SPECIFICATION Hovercraft This invention relates to air cushion vehicles of the kind known as hovercraft.

For propulsion, hovercraft are generally provided with one or more propulsion units which commonly comprise a fan propeller disposed adjacent an air intake at the the forward end of an elongate duct that extends substantially horizontally in a fore and aft direction, this fan propeller serving to drive air down the duct to an air outlet at the rear end thereby to generate a forward thrust.

A practical problem associated with hovercraft is that of controlling reliably their direction of movement and of providing a high standard of manoeuvring ability and braking performance. Usually control is achieved by movable external rudder flaps which are generally provided at the rear end of the abovementioned duct type propulsion units. Also, the fan propellers of the latter may have variable pitch blades for controlling the propulsive force and for generating a reverse thrust for braking. With a plurality of such propulsion units positioned in a symmetrical arrangement on the craft, selective operation of the fan propellers to generate different proplusive forces resulting in an unbalanced thrust effort can also provide some measure of directional control, as can other kinds of aerodynamic control means designed to provide unbalanced drag forces.However, in practice many of the control systems presently used are rather complex and/or are not entirely satisfactory in that the movements of the hovercraft often still tend to be somewhat unpredictable and erratic and the manoeuvring ability and braking performance leaves much to be desired.

An object of the present invention is to provide improved means for controlling the movement of a hovercraft which can be more effective than or overcome disadvantages of prior art control arrangements.

The invention is specifically applicable to hovercraft having at least one propulsion unit of the duct type referred to and resides in a novel form of selectively operable air flow control means for such propulsion units.

More particularly, this selectively operable air flow control means provided by the invention comprises a deflector member which can be moved from an inoperative position into an operative deflecting position wherein it extends internally of the duct across the path of air flowing rearwardly along the duct downstream of the fan propeller and is effective in said operative deflecting position to deflect said air flow laterally towards a side wall portion of the duct, actuating means for controlling the movement and setting of said deflector member, an aperture in said side wall portion of the duct which aperture is provided with an outwardly openable closure member, and means for causing said closure member to open outwards in synchronism with moving the deflector member from its inoperative position to said operative deflecting position such that at least some of the internally deflected air flow is directed through said aperture and is further deflected by the open closure member to produce a rearwardly directed thrust component.

Data excerpts:
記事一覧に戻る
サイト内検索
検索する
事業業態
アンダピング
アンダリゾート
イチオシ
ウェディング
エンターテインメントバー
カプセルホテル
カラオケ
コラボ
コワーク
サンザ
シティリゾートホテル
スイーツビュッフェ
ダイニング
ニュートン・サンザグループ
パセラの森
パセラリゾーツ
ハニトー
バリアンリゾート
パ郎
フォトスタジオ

Work task 1:
From the hovercraft specification, write out the passage starting at "An object of" and ending at "such propulsion units.".
Work task 2:
Rewrite the paragraph of the hovercraft specification that begins "A practical problem associated with hovercraft" as a short bulleted list that keeps its main facts.

Exercise output 1:
An object of the present invention is to provide improved means for controlling the movement of a hovercraft which can be more effective than or overcome disadvantages of prior art control arrangements.

The invention is specifically applicable to hovercraft having at least one propulsion unit of the duct type referred to and resides in a novel form of selectively operable air flow control means for such propulsion units.

Exercise output 2:
- Hovercraft have a practical problem with reliably controlling their direction of movement and with providing good maneuvering ability and braking performance.
- Control usually comes from movable external rudder flaps, generally at the rear end of the duct-type propulsion units.
- The fan propellers of these units may have variable-pitch blades to control propulsive force and to generate reverse thrust for braking.
- With several propulsion units arranged symmetrically, running the fan propellers at different propulsive forces gives unbalanced thrust and some directional control. Other aerodynamic control means that create unbalanced drag forces can do the same.
- In practice, many current control systems are rather complex and/or not entirely satisfactory. Craft movements often remain somewhat unpredictable and erratic, and maneuvering and braking leave much to be desired.